Nowadays, they’d just call it “quantum rigging”. Especially if it were an MCU film, or Star Trek.

Not really. Gamblers are a notoriously superstitious lot, and that biases them towards some numbers and away from others, often for cultural reasons (lucky 7 in North America and Europe, unlucky 4 in Japan and China).

Then there are a lot of people who bet their birthdays, which if they include the month, biases them towards 1-12 and away from higher numbers.

Slight hijack but if you pick lottery numbers, choose all of them over 31. It obviously won’t increase your odds of winning but it will increase your odds of not having to share if you do happen to win.

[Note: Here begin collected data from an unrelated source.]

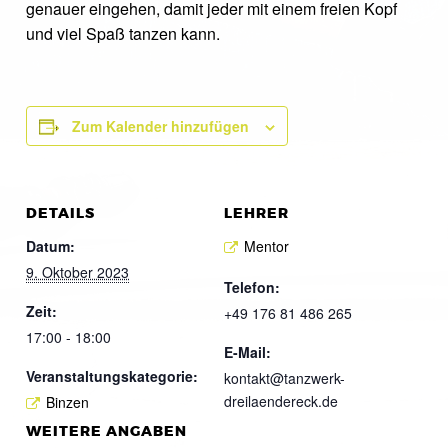
genauer eingehen, damit jeder mit einem freien Kopf
und viel Spaß tanzen kann.
Zum Kalender hinzufügen
DETAILS
LEHRER
Datum:
Mentor
9. Oktober 2023
Telefon:
Zeit:
+49 176 81 486 265
17:00 - 18:00
E-Mail:
Veranstaltungskategorie:
kontakt@tanzwerk-
dreilaendereck.de
Binzen
WEITERE ANGABEN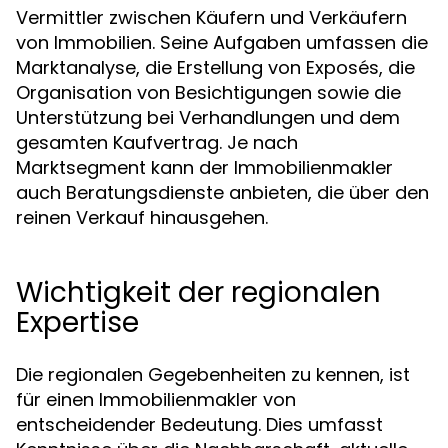
Vermittler zwischen Käufern und Verkäufern
von Immobilien. Seine Aufgaben umfassen die
Marktanalyse, die Erstellung von Exposés, die
Organisation von Besichtigungen sowie die
Unterstützung bei Verhandlungen und dem
gesamten Kaufvertrag. Je nach
Marktsegment kann der Immobilienmakler
auch Beratungsdienste anbieten, die über den
reinen Verkauf hinausgehen.
Wichtigkeit der regionalen
Expertise
Die regionalen Gegebenheiten zu kennen, ist
für einen Immobilienmakler von
entscheidender Bedeutung. Dies umfasst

That’s exactly why I know about the birthdays thing :wink:

Everything is nanites in those franchises.

Scene 2 in The Sting.

Which is always the main point of failure.

The house vig on a single 0 wheel is around 2.5%. Around 5% on a 0 00 wheel. I’m not sure about tables that return half a 2:1 bet on a 0 roll affect the vig. So yes the house is guaranteed to win over time. There is no guarantee they can’t lose money to a high roller in the short term. A large casino owned by a corporation can always wait out the odds since there will be thousands of rolls. In the fictional depictions of the rigged wheels its a small illegal operation run by criminals who don’t want to lose money ever.